• Task directions
Quote the data below in full, minus the images.

• Data block
::::::::::

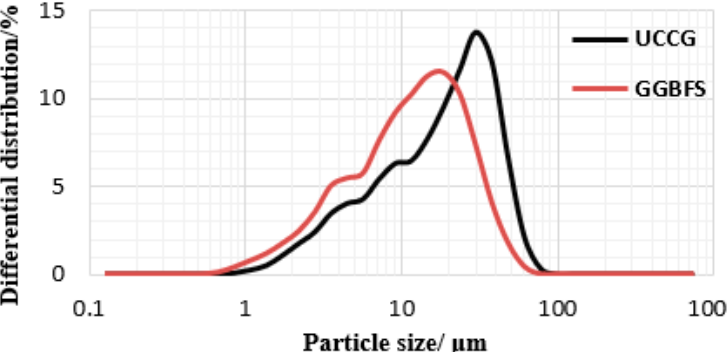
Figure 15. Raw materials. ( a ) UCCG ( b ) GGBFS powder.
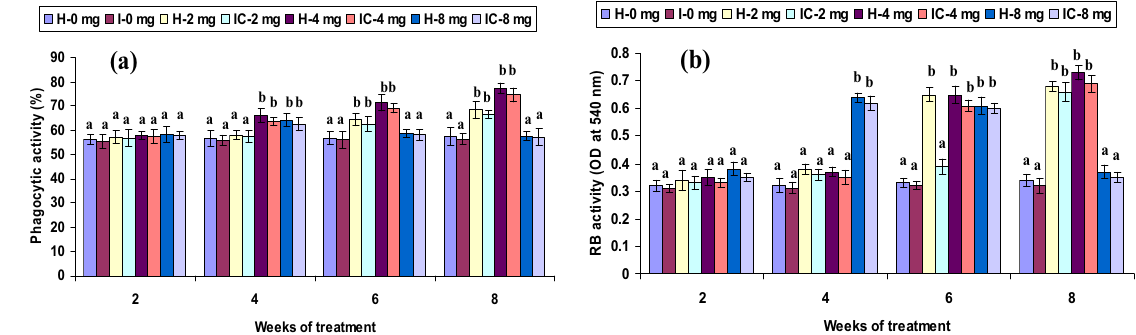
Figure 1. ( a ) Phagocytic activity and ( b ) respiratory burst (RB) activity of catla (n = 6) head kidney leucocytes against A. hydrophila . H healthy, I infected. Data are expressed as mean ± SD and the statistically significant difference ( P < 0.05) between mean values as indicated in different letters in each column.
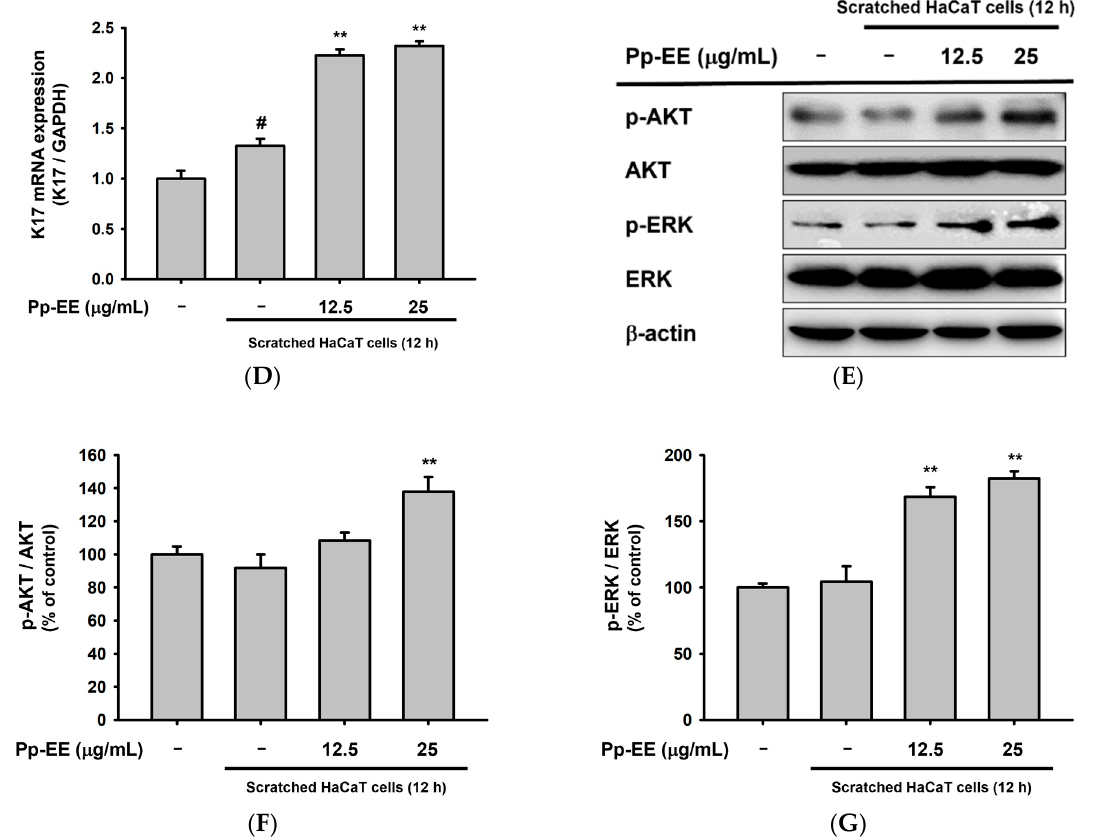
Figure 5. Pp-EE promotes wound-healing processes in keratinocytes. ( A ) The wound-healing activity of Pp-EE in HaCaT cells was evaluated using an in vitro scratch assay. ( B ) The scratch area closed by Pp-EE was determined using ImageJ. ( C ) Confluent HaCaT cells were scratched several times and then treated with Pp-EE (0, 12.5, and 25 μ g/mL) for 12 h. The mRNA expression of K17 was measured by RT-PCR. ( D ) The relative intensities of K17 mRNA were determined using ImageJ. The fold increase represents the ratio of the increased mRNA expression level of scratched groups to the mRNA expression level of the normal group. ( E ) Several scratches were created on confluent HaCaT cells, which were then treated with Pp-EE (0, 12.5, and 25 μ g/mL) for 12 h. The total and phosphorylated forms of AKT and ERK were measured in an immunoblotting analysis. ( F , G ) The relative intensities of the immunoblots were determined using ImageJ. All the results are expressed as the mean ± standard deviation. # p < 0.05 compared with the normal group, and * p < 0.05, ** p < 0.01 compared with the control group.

::::::::::

• Answer to this task
Figure 15. Raw materials. ( a ) UCCG ( b ) GGBFS powder.
Figure 1. ( a ) Phagocytic activity and ( b ) respiratory burst (RB) activity of catla (n = 6) head kidney leucocytes against A. hydrophila . H healthy, I infected. Data are expressed as mean ± SD and the statistically significant difference ( P < 0.05) between mean values as indicated in different letters in each column.
Figure 5. Pp-EE promotes wound-healing processes in keratinocytes. ( A ) The wound-healing activity of Pp-EE in HaCaT cells was evaluated using an in vitro scratch assay. ( B ) The scratch area closed by Pp-EE was determined using ImageJ. ( C ) Confluent HaCaT cells were scratched several times and then treated with Pp-EE (0, 12.5, and 25 μ g/mL) for 12 h. The mRNA expression of K17 was measured by RT-PCR. ( D ) The relative intensities of K17 mRNA were determined using ImageJ. The fold increase represents the ratio of the increased mRNA expression level of scratched groups to the mRNA expression level of the normal group. ( E ) Several scratches were created on confluent HaCaT cells, which were then treated with Pp-EE (0, 12.5, and 25 μ g/mL) for 12 h. The total and phosphorylated forms of AKT and ERK were measured in an immunoblotting analysis. ( F , G ) The relative intensities of the immunoblots were determined using ImageJ. All the results are expressed as the mean ± standard deviation. # p < 0.05 compared with the normal group, and * p < 0.05, ** p < 0.01 compared with the control group.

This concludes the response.